By incremental, I mean that we couldn't innovate a laptop computer without the desktop just sitting there and asking to be made portable.
Serendipity has something to do with it, but it is a minor component in my view. For example, one could innovate a great product that is ahead of its time and/or due to various market forces (a/k/a bad luck) it never takes off. Sometimes, we just need to cross paths with the right people at the right time (Tesla and Westinghouse...). Yet, without a wide-eyed look at the world, fire in the belly to make it better and a good plan, serendipity just won't do.
Here ya go Julien....hope this is all somehow helpful. Heres our White Paper on Adaptive Innovation.
The best innovation book somewhat recently? "Where Good Ideas Come From" by Steven Johnson.
Here's his Ted Talk - one of the best I've ever heard.
Adam Malofsky
Malofsky@elemence.net
The term "disruptive" was originally used with reference to changing the MARKET; as such it should not be used for inventions ((since it is too early to say at that stage).

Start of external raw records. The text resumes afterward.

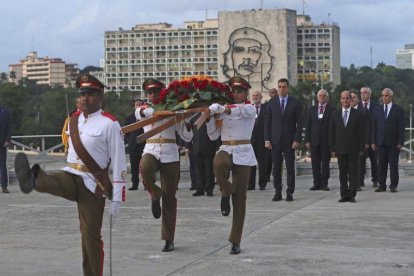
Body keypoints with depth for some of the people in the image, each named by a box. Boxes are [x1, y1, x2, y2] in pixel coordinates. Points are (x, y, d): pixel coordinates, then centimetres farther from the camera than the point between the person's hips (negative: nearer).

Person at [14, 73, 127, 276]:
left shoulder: (110, 124, -8)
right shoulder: (73, 121, 11)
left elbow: (119, 164, -9)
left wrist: (116, 200, -11)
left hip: (92, 184, -5)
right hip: (70, 176, 5)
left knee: (90, 236, 0)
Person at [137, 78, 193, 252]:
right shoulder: (141, 111, 10)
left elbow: (187, 137, 8)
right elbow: (144, 112, -17)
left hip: (170, 155, 0)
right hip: (151, 151, 0)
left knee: (169, 197, 0)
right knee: (145, 167, -38)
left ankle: (169, 239, 9)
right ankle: (155, 195, -8)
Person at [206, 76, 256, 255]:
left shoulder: (250, 109, 3)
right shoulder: (223, 111, 14)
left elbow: (237, 110, -22)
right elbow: (213, 135, 11)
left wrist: (217, 108, -30)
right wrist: (211, 117, -3)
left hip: (243, 154, -2)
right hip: (226, 149, 2)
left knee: (240, 198, -2)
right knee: (219, 164, -39)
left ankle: (236, 241, 5)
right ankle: (226, 193, -9)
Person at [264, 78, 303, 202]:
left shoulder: (295, 103, 2)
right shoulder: (272, 102, 6)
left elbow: (299, 123, 0)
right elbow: (267, 122, 6)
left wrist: (297, 140, -8)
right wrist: (267, 139, -1)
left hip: (289, 140, -1)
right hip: (275, 140, 2)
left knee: (290, 167, 1)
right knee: (276, 167, 3)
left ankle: (290, 193, 6)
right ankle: (278, 192, 10)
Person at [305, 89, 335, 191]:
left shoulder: (332, 110, 1)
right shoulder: (312, 109, 11)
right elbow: (308, 125, 10)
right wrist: (307, 140, 2)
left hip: (326, 140, -3)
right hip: (314, 140, 3)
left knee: (325, 163, 1)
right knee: (315, 163, 4)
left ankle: (324, 183, 7)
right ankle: (316, 183, 9)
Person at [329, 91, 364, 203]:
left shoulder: (357, 114, 3)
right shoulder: (335, 114, 8)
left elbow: (361, 133, 2)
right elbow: (331, 132, 7)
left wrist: (361, 149, -3)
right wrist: (332, 148, 1)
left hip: (353, 149, -2)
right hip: (340, 149, 2)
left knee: (353, 172, -1)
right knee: (342, 173, 3)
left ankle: (352, 195, 3)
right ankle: (344, 195, 8)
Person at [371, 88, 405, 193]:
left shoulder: (398, 109, 1)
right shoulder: (377, 109, 10)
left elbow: (401, 127, -2)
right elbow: (374, 126, 9)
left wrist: (400, 142, -9)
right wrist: (373, 141, 2)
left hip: (393, 142, -3)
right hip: (381, 142, 3)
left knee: (393, 165, 1)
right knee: (381, 165, 3)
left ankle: (393, 186, 7)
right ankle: (382, 185, 7)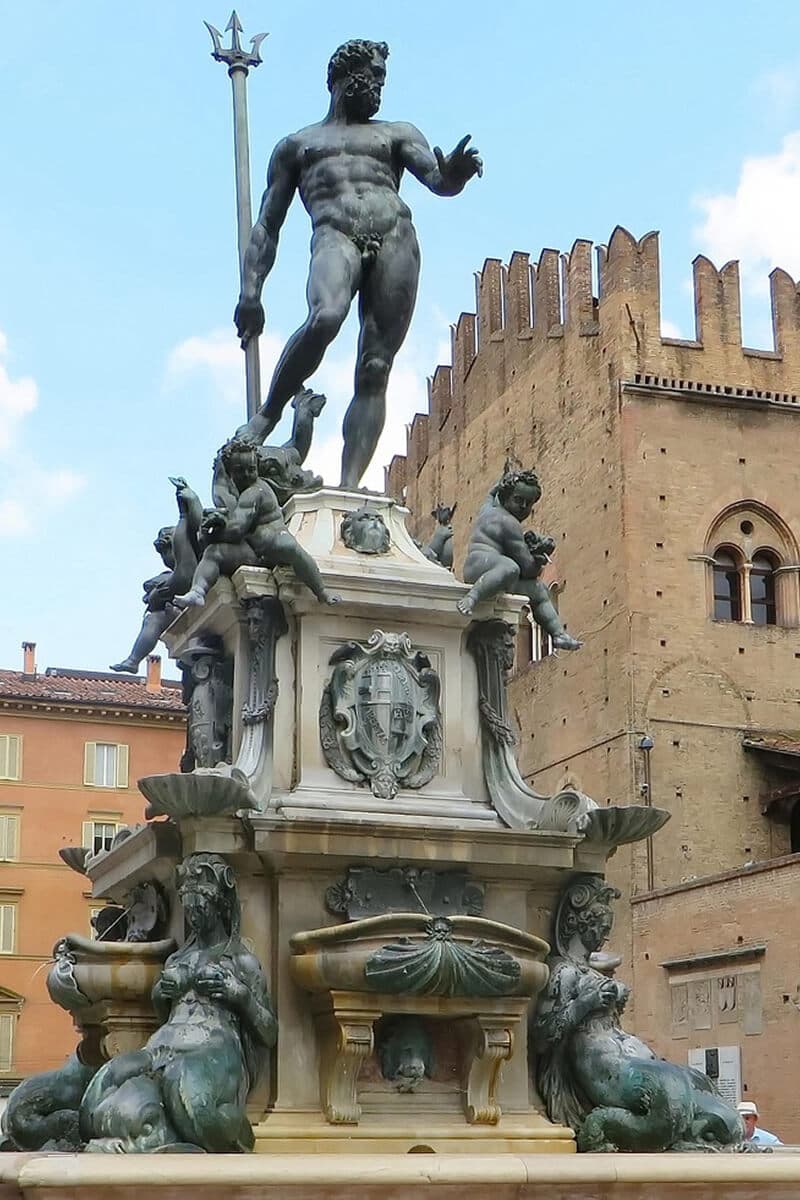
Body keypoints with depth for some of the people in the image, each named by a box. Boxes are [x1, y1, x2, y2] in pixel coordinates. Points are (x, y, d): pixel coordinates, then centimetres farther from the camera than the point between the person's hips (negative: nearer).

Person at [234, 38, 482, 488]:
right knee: (324, 319, -36)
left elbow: (437, 180, 9)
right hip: (335, 237, -2)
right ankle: (267, 416, -20)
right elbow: (268, 225, 22)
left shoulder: (397, 133, 28)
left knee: (376, 369, -12)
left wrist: (453, 176, -17)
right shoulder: (296, 145, 28)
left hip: (395, 238, 2)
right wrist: (250, 292, 8)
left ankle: (350, 487, -19)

A difference should be recognized between INVENTIONS VS INNOVATIONS, with the latter being less likely to have a major impact on the existing market.
A "deliberate" effort to create innovations starts with a question: "How can I do this better?" Serendipity is not likely to play a major role in this process.

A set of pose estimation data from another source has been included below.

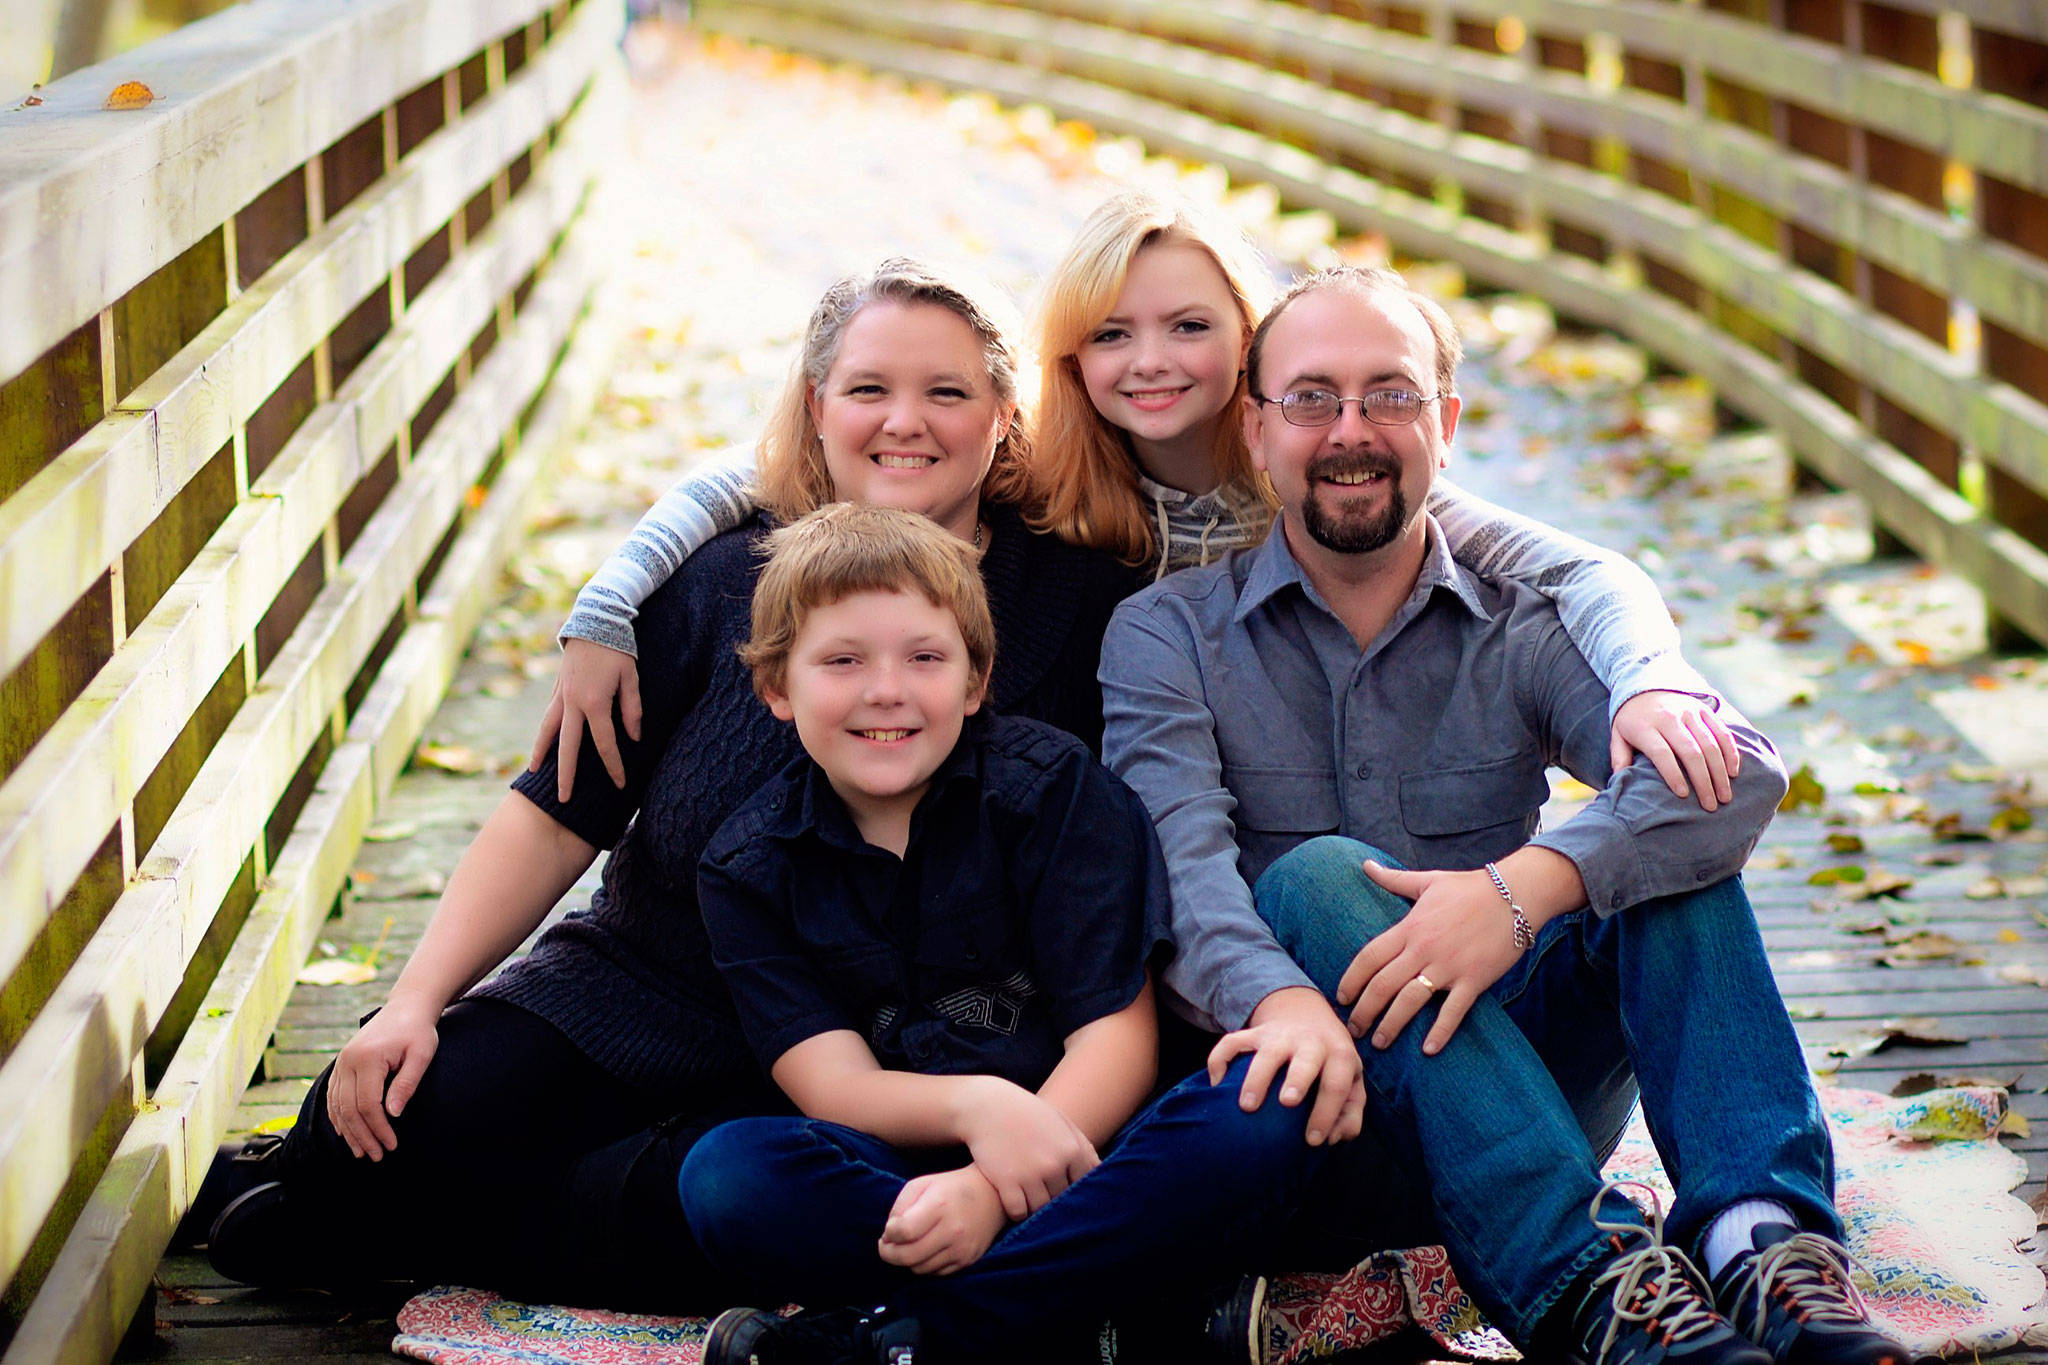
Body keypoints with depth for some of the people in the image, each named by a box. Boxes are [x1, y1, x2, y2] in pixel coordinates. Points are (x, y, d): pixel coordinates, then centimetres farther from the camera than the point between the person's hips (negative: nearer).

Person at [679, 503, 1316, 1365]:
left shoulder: (1052, 785, 2)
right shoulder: (747, 868, 6)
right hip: (896, 1173, 0)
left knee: (1259, 1122, -32)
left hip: (1082, 1147, 0)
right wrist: (972, 1106, -28)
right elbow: (832, 1085, -5)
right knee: (726, 1174, -30)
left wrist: (991, 1188, -24)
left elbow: (1116, 1035, -6)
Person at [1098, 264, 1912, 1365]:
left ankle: (1764, 1232, -37)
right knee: (1315, 878, -29)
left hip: (1528, 1076, 2)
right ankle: (1585, 1270, -42)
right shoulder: (1164, 637, 3)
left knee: (1660, 818, -18)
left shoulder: (1522, 630, 6)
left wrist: (1528, 884, -33)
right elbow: (1179, 863, -16)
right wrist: (1280, 1000, -40)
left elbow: (1741, 768, -15)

On the other hand, investigation of new technical areas while conducting basic research involves accumulating data and knowledge as the work progresses, with a specific goal or destination not necessarily defined. In this case, "serendipity" is in fact a recognition, based on a broader knowledge, that a new observation, property, etc., could have a practical utility. It is in no way a "chance" event.
I'm a huge believer in Clay Christensen's 'Jobs to be done' theory from his new book Competing against luck.
I also think its important to define the difference between invention and innovation, I outline that in this article and also look at the definition of a 'valuable idea'.
https://medium.com/@donsmith_64733/on-the-recognition-of-valuable-ideas-f6189e92e7c0
Serendipity in innovation is an outcome, impact or happening that wasn't anticipated or planned. One recently in the Middle East where I found I myself being placed in an office with an influential global leader. After a brief introduction and ongoing discussions, we found very quickly area's of commonality in what we did, what we wanted and in particular risk taking. I was delighted to meet someone with the same vision, a similar approach, experience, market knowledge and mentality (to product development) as my own. Within a few days we were discussing outside the office global scale developments that would add significant value to us both in bringing together our plans - which had nothing to do with the work we both undertaking at the time.